John J Lee jjl at pobox.com
Sun Jan 30 17:19:23 EST 2005


Just noticed your c.l.py post quoted below.  Nobody but me knows or cares
about this obscure stuff ;-) so I'm not surprised you got no answer...
 	
C. Titus Brown   Dec 27 2004, 12:41 pm wrote:
[...]
> The issue turned out to be that mailman sends out RFC 2965 [1] cookies,
> which are by default rejected by cookielib.  I don't remotely pretend to
> understand the issues involved; hence my post ;).
> 
> A few questions for those more clued in than me:
> 
> * what is the difference between RFC 2965 cookies and others?
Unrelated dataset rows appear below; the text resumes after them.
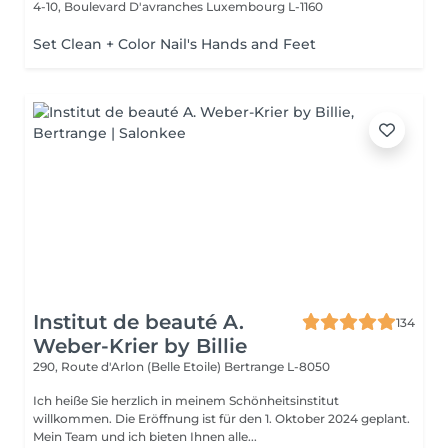
4-10, Boulevard D'avranches
Luxembourg L-1160
Set Clean + Color Nail's Hands and Feet
Institut de beauté A.
134
Weber-Krier by Billie
290, Route d'Arlon (Belle Etoile)
Bertrange L-8050
Ich heiße Sie herzlich in meinem Schönheitsinstitut
willkommen. Die Eröffnung ist für den 1. Oktober 2024 geplant.
Mein Team und ich bieten Ihnen alle...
See "Where can I find out more about the HTTP cookie protocol?" here:

http://wwwsearch.sourceforge.net/ClientCookie/

For both very short, slightly longer (first link in that section, to a
section of the ClientCookie docs on the cookie standards), and
insanely detailed (Kristol's paper) explanations.


> * why would mailman implement RFC 2965 cookies over the old format?
>         (I'm guessing simply because it's the latest/best/format?)

Because Barry didn't realise that almost no browsers implement it (and
never will), I guess.


> * why would cookielib NOT accept RFC 2965 cookies by default?

See above: browsers don't implement it.  It's essentially dead as an
internet standard.  The only real standard is "what IE and Mozilla
do", plus some wisdom from RFCs 2109, 2965 and (more readably!) 2964.

[...]
> In any case, the way to make the cookielib example work for mailman is
> like so:
> 
>      policy = cookielib.DefaultCookiePolicy(rfc2965=True)
>      cj = cookielib.LWPCookieJar('cookies.lwp', policy=policy)

Hmm, cookielib should work if IE and Mozilla do, so that's a bug :(
You shouldn't need to turn on 2965 handling.

Do you have a script that demonstrates the problem, so I can fix it?